## Exercise requirements
What lines of the data include the string "아이디어톤"? Copy them all.

## Source data

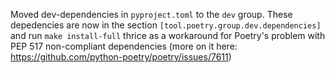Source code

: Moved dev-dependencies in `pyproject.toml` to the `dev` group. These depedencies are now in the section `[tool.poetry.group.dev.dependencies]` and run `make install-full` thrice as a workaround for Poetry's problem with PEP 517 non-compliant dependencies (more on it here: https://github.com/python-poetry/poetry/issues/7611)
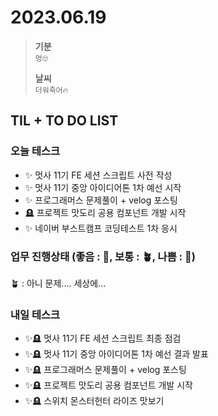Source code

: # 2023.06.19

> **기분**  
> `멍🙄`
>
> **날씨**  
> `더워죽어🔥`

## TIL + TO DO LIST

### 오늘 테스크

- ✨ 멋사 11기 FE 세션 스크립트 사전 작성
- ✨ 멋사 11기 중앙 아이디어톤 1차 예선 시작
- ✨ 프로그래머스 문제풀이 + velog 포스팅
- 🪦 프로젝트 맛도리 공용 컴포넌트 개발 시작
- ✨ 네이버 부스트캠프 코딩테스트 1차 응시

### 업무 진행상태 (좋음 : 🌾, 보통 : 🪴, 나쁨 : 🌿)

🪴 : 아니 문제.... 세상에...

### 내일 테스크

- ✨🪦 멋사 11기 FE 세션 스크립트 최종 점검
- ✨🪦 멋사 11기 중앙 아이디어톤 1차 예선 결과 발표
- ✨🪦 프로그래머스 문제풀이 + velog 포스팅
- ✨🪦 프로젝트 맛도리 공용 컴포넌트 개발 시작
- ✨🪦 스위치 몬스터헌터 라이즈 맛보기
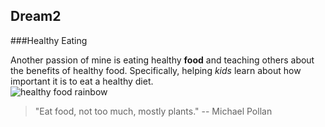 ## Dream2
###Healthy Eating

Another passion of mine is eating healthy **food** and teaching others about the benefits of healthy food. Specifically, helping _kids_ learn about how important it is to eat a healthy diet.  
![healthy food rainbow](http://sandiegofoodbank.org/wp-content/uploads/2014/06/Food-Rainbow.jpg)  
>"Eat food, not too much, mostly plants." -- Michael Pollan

---

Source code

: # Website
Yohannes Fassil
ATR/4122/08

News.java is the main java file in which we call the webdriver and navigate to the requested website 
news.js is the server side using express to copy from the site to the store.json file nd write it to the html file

==

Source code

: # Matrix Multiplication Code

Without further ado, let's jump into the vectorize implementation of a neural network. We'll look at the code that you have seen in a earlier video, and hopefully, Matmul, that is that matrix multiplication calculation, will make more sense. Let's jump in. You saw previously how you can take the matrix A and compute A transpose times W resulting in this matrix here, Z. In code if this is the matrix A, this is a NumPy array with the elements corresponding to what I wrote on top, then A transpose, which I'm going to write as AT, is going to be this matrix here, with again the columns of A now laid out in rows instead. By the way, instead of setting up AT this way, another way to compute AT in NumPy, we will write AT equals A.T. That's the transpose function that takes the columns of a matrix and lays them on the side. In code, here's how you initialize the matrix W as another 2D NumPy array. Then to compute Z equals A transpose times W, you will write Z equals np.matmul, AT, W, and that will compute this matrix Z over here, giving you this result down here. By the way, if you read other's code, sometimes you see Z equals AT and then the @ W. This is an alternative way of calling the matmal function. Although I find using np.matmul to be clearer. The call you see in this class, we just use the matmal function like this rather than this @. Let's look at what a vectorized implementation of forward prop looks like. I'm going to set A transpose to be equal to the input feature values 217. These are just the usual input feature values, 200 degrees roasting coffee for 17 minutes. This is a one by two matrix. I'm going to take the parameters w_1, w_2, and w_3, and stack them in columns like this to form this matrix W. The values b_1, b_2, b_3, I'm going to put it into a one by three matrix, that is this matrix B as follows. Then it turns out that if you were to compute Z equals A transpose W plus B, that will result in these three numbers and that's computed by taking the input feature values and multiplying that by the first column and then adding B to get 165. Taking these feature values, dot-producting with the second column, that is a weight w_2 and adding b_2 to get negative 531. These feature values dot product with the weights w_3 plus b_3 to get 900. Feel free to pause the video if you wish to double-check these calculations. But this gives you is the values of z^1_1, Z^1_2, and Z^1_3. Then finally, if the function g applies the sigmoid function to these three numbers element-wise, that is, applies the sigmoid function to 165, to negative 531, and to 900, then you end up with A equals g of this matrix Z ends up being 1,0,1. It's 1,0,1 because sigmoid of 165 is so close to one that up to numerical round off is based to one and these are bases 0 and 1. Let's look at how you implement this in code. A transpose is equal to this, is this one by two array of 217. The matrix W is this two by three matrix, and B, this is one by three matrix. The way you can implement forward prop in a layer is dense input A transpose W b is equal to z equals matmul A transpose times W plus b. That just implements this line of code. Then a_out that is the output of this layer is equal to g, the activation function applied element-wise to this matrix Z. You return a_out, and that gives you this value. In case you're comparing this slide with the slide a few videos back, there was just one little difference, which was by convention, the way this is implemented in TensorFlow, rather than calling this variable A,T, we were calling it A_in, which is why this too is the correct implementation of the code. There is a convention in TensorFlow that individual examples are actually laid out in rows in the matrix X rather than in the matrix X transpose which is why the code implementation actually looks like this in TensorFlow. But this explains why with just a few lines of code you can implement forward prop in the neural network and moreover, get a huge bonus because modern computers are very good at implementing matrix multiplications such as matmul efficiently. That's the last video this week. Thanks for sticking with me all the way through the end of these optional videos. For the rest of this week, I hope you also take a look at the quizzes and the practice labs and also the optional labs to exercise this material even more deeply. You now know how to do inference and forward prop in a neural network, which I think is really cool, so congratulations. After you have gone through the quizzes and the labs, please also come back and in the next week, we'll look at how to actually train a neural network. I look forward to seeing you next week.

## Result of the exercise
- ✨ 멋사 11기 중앙 아이디어톤 1차 예선 시작
- ✨🪦 멋사 11기 중앙 아이디어톤 1차 예선 결과 발표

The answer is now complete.